[[ Passage provided open ]]
Thank you for looking into this. You brought up good points and my attitude 
here for not calling virtual methods from constructor/destructor is rather 
maintaining a safety net - calling virtual methods on an instance after last 
line of constructor and before first line of destructor.

> Therefore I think it is a bad idea to create a "destructor" function just to 
> avoid doing something in a destructor. The presence of Terminate() defeats 
> the purpose of having a shared pointer to the process: a shared pointer 
> should delete an object, once the last pointer to it goes out of scope, but 
> right now you cannot properly delete the process object in any other way 
> except by calling ~GDBRemoteCommunicationServerLLGS(). If someone happened to 
> be holding a NativeProcessProtocolSP expecting it to be a functional process, 
> it will be surprised that it is non functional after 
> GDBRemoteCommunicationServerLLGS has been gone.
[[ Passage provided closed ]]
[[ Excerpted records open ]]
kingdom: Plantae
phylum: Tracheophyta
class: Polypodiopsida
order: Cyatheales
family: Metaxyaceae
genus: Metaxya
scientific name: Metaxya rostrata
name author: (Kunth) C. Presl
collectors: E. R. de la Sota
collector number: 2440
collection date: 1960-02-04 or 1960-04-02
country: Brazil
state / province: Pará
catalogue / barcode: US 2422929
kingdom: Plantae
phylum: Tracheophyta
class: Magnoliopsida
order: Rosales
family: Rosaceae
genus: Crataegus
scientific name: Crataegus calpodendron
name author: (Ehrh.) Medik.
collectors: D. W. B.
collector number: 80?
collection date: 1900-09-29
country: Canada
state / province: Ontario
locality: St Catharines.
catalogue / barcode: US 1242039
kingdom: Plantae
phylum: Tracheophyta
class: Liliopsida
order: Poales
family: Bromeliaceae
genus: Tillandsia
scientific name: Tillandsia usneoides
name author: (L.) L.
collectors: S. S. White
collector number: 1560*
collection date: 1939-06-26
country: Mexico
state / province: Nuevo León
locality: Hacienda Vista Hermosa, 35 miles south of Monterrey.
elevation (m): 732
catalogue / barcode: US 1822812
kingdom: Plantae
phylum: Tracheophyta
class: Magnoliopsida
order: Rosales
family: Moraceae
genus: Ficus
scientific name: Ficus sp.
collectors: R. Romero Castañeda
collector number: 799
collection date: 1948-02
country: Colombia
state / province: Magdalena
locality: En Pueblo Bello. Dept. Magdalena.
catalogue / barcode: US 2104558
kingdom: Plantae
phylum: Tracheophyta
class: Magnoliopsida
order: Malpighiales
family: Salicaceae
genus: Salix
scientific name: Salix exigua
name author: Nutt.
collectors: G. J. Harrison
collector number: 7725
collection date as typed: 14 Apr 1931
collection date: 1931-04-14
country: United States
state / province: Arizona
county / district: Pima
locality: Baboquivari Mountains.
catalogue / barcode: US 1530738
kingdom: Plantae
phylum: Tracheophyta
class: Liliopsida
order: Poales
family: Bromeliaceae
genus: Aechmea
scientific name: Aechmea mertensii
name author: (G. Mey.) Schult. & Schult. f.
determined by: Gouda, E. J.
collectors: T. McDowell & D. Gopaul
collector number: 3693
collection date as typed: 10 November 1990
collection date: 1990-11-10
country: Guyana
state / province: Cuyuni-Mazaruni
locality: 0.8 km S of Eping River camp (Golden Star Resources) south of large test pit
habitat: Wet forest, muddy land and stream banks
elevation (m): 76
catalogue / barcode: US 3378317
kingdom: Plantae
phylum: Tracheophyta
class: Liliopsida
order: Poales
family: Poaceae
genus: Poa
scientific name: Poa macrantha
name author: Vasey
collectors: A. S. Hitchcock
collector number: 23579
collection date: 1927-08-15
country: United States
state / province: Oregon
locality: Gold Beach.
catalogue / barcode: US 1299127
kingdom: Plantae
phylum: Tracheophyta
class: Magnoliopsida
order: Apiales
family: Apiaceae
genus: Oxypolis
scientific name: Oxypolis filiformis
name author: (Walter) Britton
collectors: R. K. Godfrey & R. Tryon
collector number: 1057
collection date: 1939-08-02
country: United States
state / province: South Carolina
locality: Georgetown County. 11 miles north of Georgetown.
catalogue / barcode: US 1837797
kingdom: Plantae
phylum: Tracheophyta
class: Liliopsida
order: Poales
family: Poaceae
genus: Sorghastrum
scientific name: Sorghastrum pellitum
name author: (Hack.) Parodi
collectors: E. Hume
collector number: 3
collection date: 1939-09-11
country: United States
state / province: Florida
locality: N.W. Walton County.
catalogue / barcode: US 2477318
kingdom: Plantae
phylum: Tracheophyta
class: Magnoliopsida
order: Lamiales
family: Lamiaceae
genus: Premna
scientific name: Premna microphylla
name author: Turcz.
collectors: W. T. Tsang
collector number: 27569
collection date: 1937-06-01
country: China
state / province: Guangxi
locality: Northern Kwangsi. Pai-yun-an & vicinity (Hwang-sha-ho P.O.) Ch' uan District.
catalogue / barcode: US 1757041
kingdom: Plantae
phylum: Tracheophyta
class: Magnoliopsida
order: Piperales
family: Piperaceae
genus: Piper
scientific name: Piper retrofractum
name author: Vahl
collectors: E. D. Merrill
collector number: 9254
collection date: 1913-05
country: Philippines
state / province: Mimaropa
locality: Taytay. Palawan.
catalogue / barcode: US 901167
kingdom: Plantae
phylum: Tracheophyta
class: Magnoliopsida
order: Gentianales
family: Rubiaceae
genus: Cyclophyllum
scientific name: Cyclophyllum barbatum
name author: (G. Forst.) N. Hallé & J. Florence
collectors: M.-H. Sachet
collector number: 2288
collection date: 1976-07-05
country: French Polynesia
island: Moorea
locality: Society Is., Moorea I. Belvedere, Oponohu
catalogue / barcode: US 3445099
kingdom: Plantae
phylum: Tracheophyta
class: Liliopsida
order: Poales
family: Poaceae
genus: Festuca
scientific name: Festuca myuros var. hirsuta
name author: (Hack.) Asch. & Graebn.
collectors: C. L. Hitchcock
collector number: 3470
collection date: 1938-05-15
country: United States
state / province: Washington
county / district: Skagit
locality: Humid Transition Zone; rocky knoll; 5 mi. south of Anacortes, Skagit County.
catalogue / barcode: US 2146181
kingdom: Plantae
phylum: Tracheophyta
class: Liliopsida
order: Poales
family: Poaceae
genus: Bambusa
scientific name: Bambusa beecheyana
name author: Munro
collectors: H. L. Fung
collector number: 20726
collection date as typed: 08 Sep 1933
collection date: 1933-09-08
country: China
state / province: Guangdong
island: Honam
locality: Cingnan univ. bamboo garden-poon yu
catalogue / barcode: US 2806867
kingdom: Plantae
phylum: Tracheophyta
[[ Excerpted records closed ]]
## Work instruction
Answer these questions about the passage on virtual methods in constructors and destructors:
1. What does the writer call the attitude of not calling virtual methods from the constructor or destructor?
2. What does the quoted reply say the presence of Terminate() defeats?
3. According to the quoted reply, how is it currently possible to properly delete the process object?

## Reply to the exercise
1. Maintaining a safety net: calling virtual methods on an instance after the last line of the constructor and before the first line of the destructor.
2. The purpose of having a shared pointer to the process.
3. Only by calling ~GDBRemoteCommunicationServerLLGS().